§ WHAT THIS EXERCISE ASKS
a - In the post on adaptationism, on which page of "Sociobiology" does E.O. Wilson discuss the "central dogma" of evolutionary biology?
b - Extend the post on adaptationism, picking up right after its final sentence.

§ EXCERPTED TEXT
%%

Re: Adaptationism again

Paul Gallagher (pcg@panix.com)
13 Sep 1996 10:28:28 -0400

In <519one$7hl4@musca.unm.edu> mycol1@unm.edu (Bryant) writes:

>Well, a precise answer, if nothing else. Heh. The Panglossian
>characterization is clearly a straw man argument. If you can point to a
>published sociobiological paper which argues for currently, optimal
>utility is all traits, I'll take that back. If not, you're either not
>familiar with Gould & Lewontin's papers or you misunderstand the modern
>adaptationist program.

The burden of proof is on the sociobiologist to prove that jealousy, or any
aspect of human behavior or culture, can be usefully or meaningfully considered
to be a genetic trait. Once you have done that, we can talk about the role of
selection in forming the trait.

But since you ask: Gould and Lewontin don't accuse people of thinking that
every single trait is currently optimal. Rudwick does say something close to
this, however, in the paper I recommended you read: he writes that observed
structures should be close to "the structure that would be capable of fulfilling
the function with the maximal efficiency attainable under the limitations
imposed by the nature of the materials."

In the field of sociobiology, E.O. Wilson writes on page 22 of "Sociobiology"
about the "central dogma" of evolutionary biology: the action of selection on
all traits. He recognizes "trade-offs among competing selective demands," but
he rarely puts this in practice in his analysis, nor does he recognize that
competing selective demands can potentially place profound constraints on the
direction of change (for example, developmental constraints may exist). Nor
does he seem to appreciate the plasticity of the organism.

(As to drift: I recommend Lenski's recent papers: replicate populations of
E. coli grown in identical environments ended up with different morphologies
and different levels of fitness.)

Gould and Lewontin's statement, "[The adaptationist program] proceeds by
breaking an organism into unitary traits and proposing an adaptive story
for each considered separately," characterizes Wilson and Dawkins and socio-
biology fairly and well. What other meaning can you attach to the idea of
the "gene" as the primary unit of selection? For "selfish genes" to be a
useful concept, selection must act on essentially independent genes. For
sociobiology to be useful, there must be some correspondence of particular
behaviors or aspects of culture to individual genes.

%%

§ SUPPLIED MATERIAL
%%

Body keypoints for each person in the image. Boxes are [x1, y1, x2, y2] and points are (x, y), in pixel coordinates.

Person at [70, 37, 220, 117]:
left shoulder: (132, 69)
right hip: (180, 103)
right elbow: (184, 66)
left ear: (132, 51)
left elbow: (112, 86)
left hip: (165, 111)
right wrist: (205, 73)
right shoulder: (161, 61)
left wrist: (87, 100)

%%
%%

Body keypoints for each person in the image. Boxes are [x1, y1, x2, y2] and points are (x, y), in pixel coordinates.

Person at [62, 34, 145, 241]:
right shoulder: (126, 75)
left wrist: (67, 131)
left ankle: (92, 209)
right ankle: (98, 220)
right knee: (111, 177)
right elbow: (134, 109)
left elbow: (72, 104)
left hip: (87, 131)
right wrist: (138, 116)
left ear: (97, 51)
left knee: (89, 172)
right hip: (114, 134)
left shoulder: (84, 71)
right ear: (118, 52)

%%

§ RESPONSES PER TASK
a - Page 22.

b -
I'd assume that the human mind, if it is to be considered a genetic trait,
is the product of many genes that interact in many complicated ways with
each other and with the environment during its development. If
this is the case, then there is no reason to assume that any aspect of human
culture can be mapped backwards onto any unit of selection. Imagine culture
is the function of the interaction of individuals, the interaction of
individuals and the environment at all stages of development, the interaction
of genes with each other and with the environment, as well as the action of
genes. Why should we suppose there is any one to one mapping of genes to
any manifestation of human culture? Yet Wilson writes that if you isolated
babies from all human contact they would independently regenerate human
culture.

But the burden of proof is on the sociobiologist to show this.

>Instead of trying to insult folks into agreeing with you, Paul, perhaps
>you should delineate exactly what you object to in the modern adaptationist
>program. Cite papers if you can; it would help us understand your position.

>Bryant

No, I'd rather just insult folks.

I saw the paper you recommended, "The Spaniels of St. Marx." It offered no
arguments, just insults (and poems and songs and puns).

Consider that "The Spaniels of St. Marx" is how sociobiology is argued.
Consider how easy it was for you to create a sociobiological theory of
jealousy indistinguishable from published sociobiological work. Consider
that we may not be dealing with hard science here.